4.自覚症状と病歴はあなたの伝える大切な情報
 ①いつから、②どんなときに、③どのような異常が生じており、④どのくらいの時間が経過し、⑤それがどの程度たびたび起こるのか、⑥そのことに関してどのような不安を抱いているのかなど、ありのままを伝えましょう。

5.これからの見通しを聞きましょう
 どのような治療をすると、どのくらいの期間で、どうなるのかなどを、正しく理解することは、自己決定するうえで必要です。

6.その後の変化も伝える努力を
 よくなったか、わるくなったか、あるいは別のことが生じたかは、重要な治療のしるべとなります。

7.大事なことはメモをとって確認
 医師に質問して得た回答は、忘れないようにメモしましょう。

8.納得できないときは何度も質問を
 理解できていないのに、わかったふりをすることは、コミュニケーションエラーのもとになって禁物です。

9.医療にも不確実なことや限界がある
 医療に、“絶対”や“完璧”を求めることはできません。期待どおりにならずとも、納得して受け入れることも、ときには必要です。

10.治療方法を決めるのはあなたです
 治療方法が複数ある場合は、それぞれの利益・不利益をたずね、十分に理解したうえで、最後は自分の価値観で自己決定しましょう。

■身体診察は重要な手段
 問診のあとの身体診察も重要な手段です。身体診察は、基本的には頭のてっぺんから足のつま先まで観察することが基本です。したがって、衣服を脱いで診察衣に着替え、プライバシーの保たれた個室で、時間をかけて医師に専門的な身体チェックを受けることが理想です。欧米ではそのような身体診察が一般的になっています。
 しかし、わが国では、場所・時間・看護師の介助などの環境が不十分なため、通常短時間でごく部分的な診察しかおこなわれていないのが現状です。患者さんもそれがふつうのように考え、裸になることや身体診察をきらう人さえ出てくる始末です。
 この点は、医師・患者さんともに、医療の本来あるべき姿はなにかを率直に考え直すべきと思います。患者の心構えとしては、進んで医師に身体診察をおこなってもらう気持ちをもって、受診していただきたいわけです。
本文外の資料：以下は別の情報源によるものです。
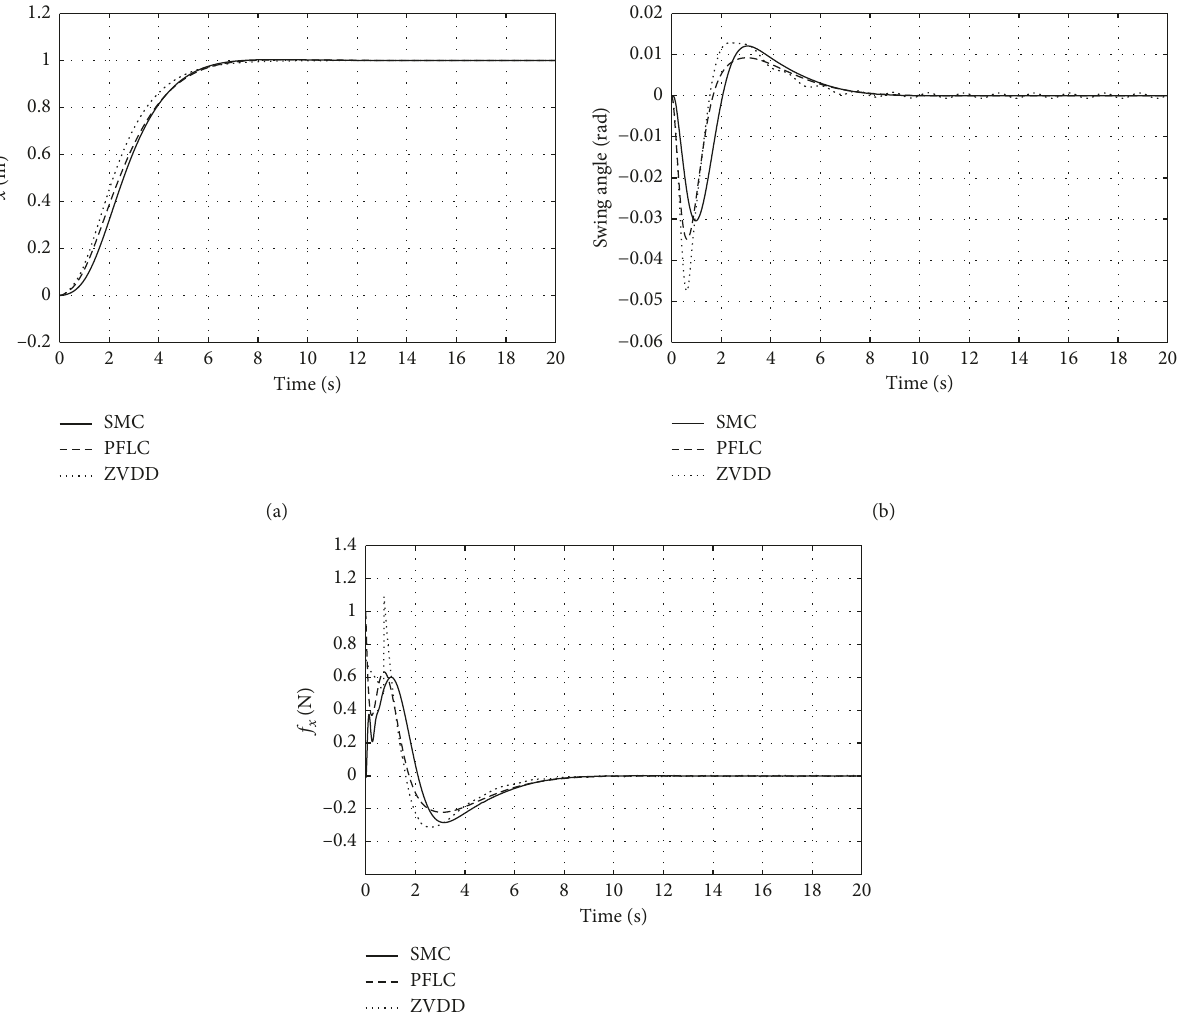
x , comparison of the proposed SMC with PFLC and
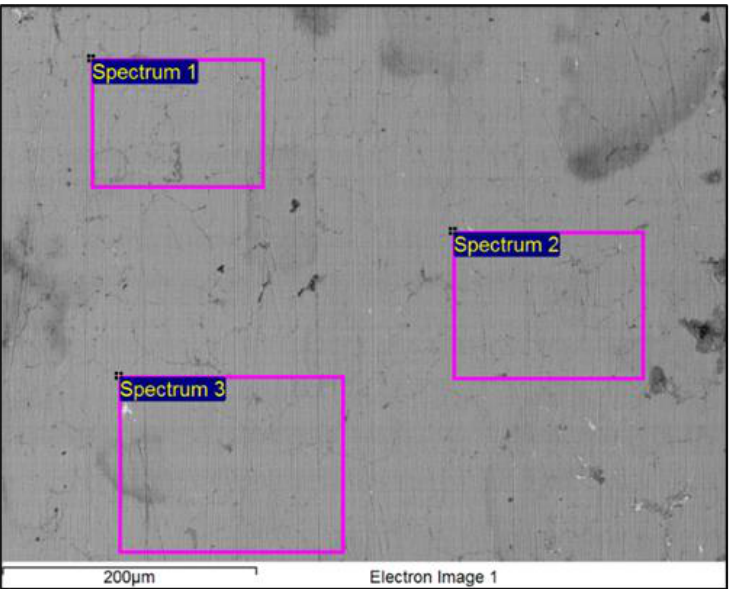
Figure 4. Microstructure of the polished dark sample ’ s surface with areas for EDX analysis.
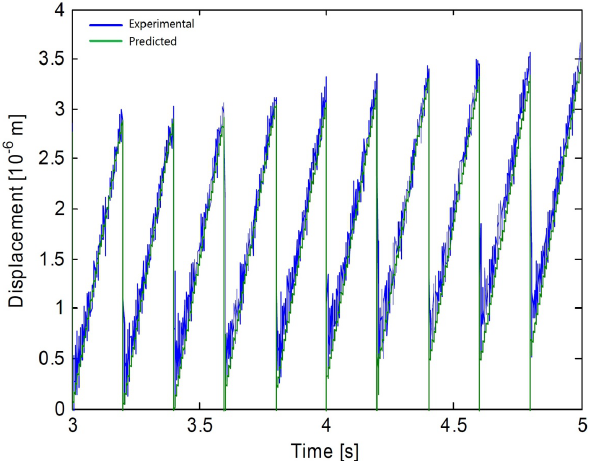
Figure 14. Experimental data and displacements predicted using Stribeck model.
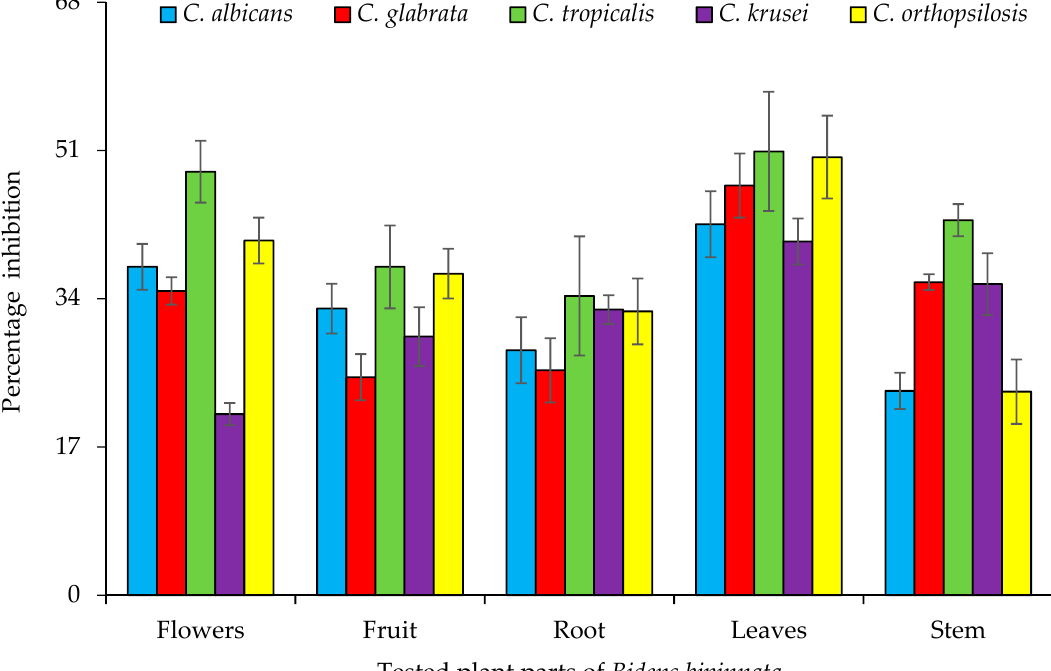
Figure 3. Anticandida activity of Hexane extract of different parts of Bidens bipinnata. The fractions obtained from the silica column were tested against C. albicans and activity was observed in fractions 25–29 and 89–92. All active fractions were dried, weighted and again tested for anticandida activity using a serial dilution protocol and persistent activity was observed in fraction 25–29, indicating the presence of active anticandida compounds (Figure 4). Fraction 27 was further separated using HPLC-DAD Analysis with water: acetonitrile mobile phase (starting at 15% acetonitrile for 5 min and linearly increasing to 100% over 35 min). The chromatogram recorded well-resolved peaks at 254 nm (Figure 5). All 60 one-minute fractions were collected and re-tested for anticandida activity.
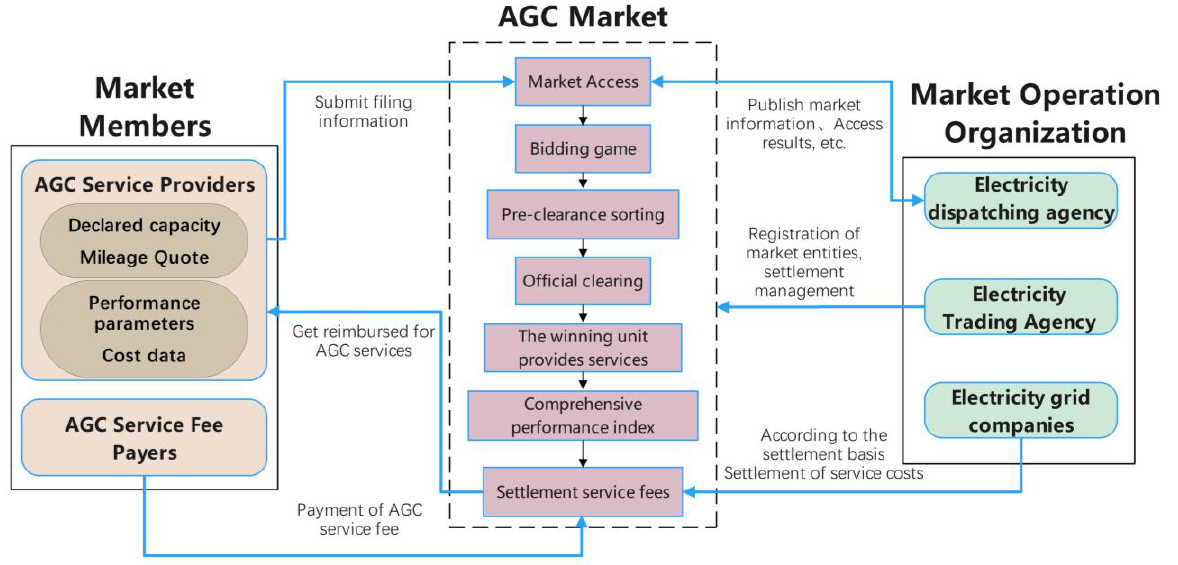
Figure 1. The framework structure of frequency regulation ancillary services market and its opera- tion process.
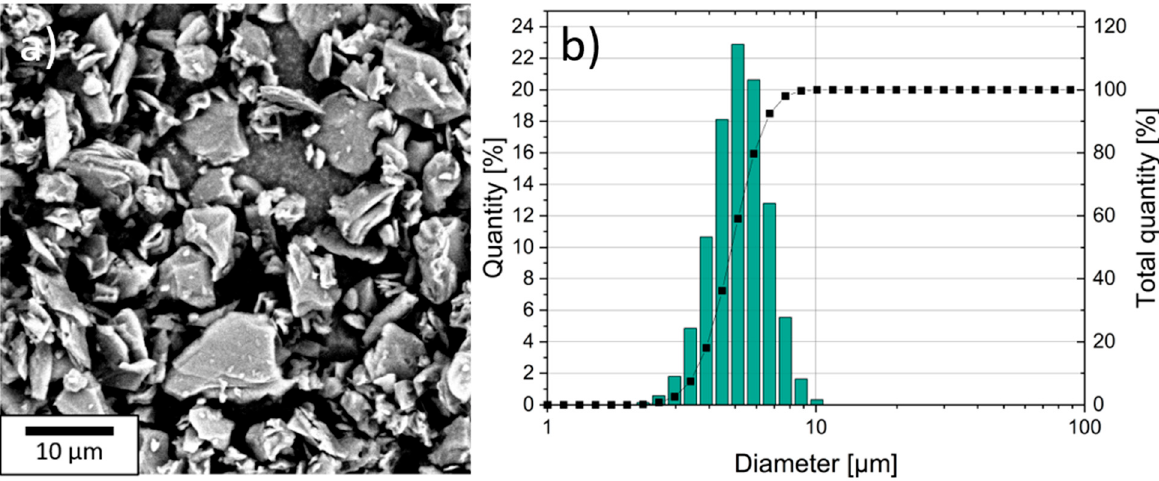
Figure 1. Scanning electrode microscope (SEM) image of the flake-like graphite ( a ) and particle size distribution ( b ).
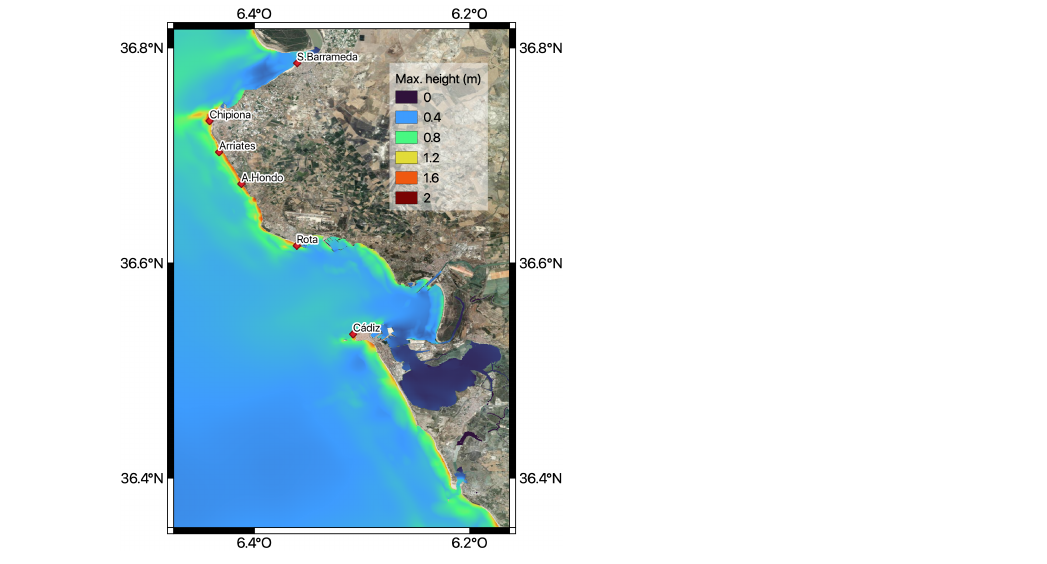
Figure 6. Maximum height for the reference event at segment CA01. The spatial resolution is 40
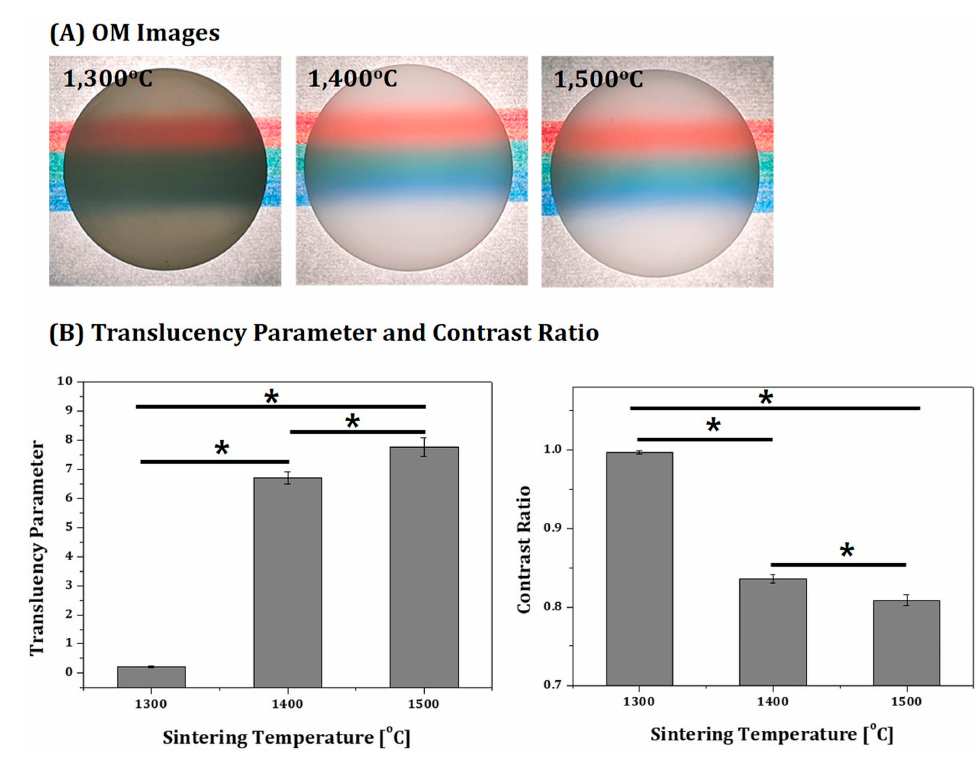
Figure 14. ( A ) Optical image of 4Y-PSZ disks sintered at various temperatures (1300 °C, 1400 °C, and 1500 °C) placed on colored lines and ( B ) their translucency (TP) and contrast ratio (CR) values (* p < 0.05).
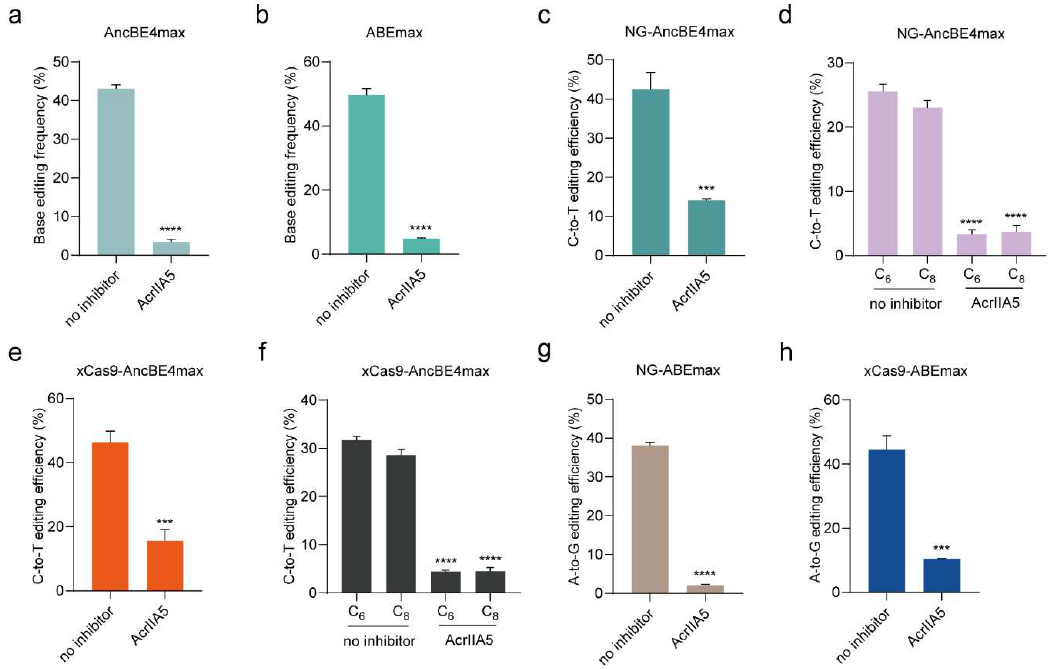
Figure 3. AcrIIA5 inhibits base editor variants in human cells. ( a , b ) AcrIIA5 was tested for its ability to inhibit AncBE4max at site 5 and ABEmax at site 9. ( c – f ) AcrIIA5 was tested for its ability to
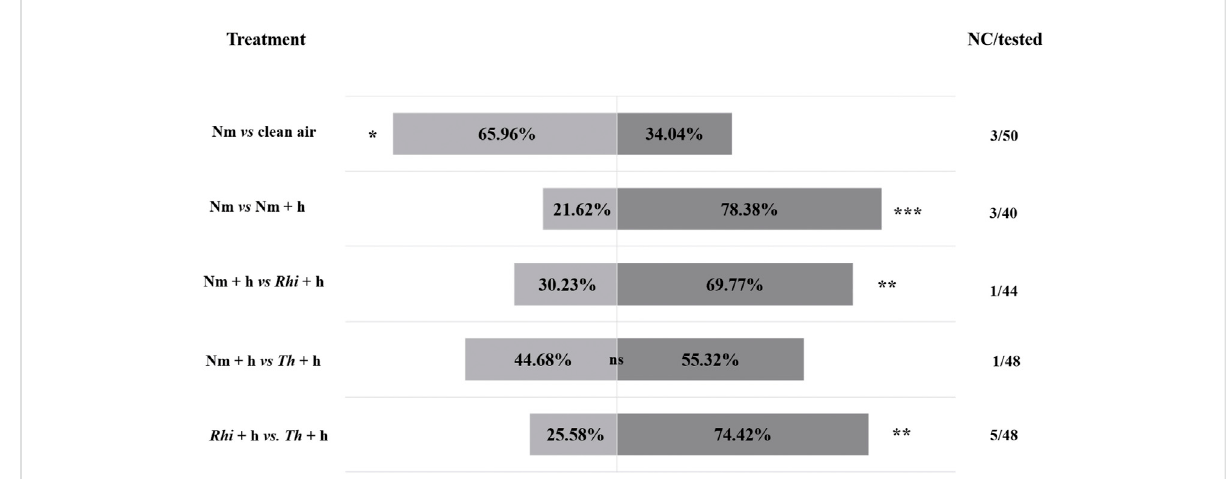
FIGURE 1 Responses of Macrolophus pygmaeus female predators to the volatiles emitted by non-inoculated (Nm), non-inoculated + S. exigua (Nm + h), Rhizophagus irregularis -inoculated + S. exigua ( Rhi + h), Trichoderma harzianum -inoculated + S. exigua ( Th + h) plants or clean air (air). At the sides of each bar, are shown the percentages of the predator females that moved towards the corresponding odor source based on the comparison indicatedontheleftsideofthebars.Thenochoice/testedcolumn ontherightofeachbarindicatesthenumberoffemalepredators thatmade no choice over the total number of tested predators (44 – 50 predators depending on the treatment combination were tested). In total, 13 out of 230 predators failed to make a choice. Asterisks indicate signi fi cant differences after performing a χ 2 test: ns ( p > 0.05), p ( p < 0.05), pp ( p < 0.01), and ppp ( p <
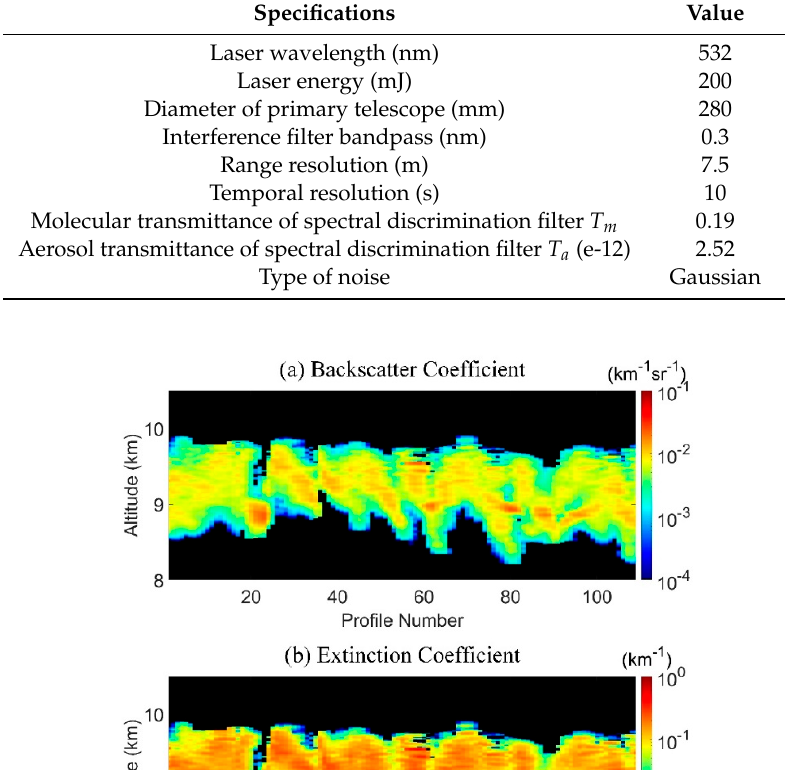
Table 1. System specifications employed by Monte-Carlo (MC) simulations.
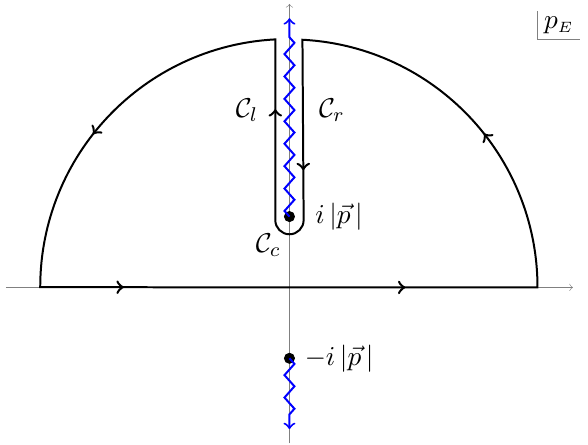
Figure 2 . Closed contour of integration. The contribution from the arc at infinity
■カスタマーハラスメント(ペイシェントハラスメント)
 パワーハラスメント(パワハラ)の一種であるカスタマーハラスメントが、最近注目されています。特に医療現場においては、看護師が外来や病室などで精神的、身体的な攻撃や性的な言動(ペイシェントハラスメント)を患者や家族から過去1年に多く受けたという日本看護協会の調査があります。患者やその家族などからの暴言や暴力などが原因で、休職や離職を余儀なくされるケースもまれではありません。新型コロナウイルス感染症に関連して、医療従事者がいわれのない誹謗中傷にさらされるなど、カスタマーハラスメントの問題はより深刻さを増しています。
 医療機関は、それなりの対策を講じてはいますが、医療は患者と医療者の信頼関係のうえで初めて成り立つということも、医療を受ける側は知っておく必要があります。信頼関係が成立しない場合は、医療機関が患者に対して診療を拒否することも是認されるというのが公の見解です。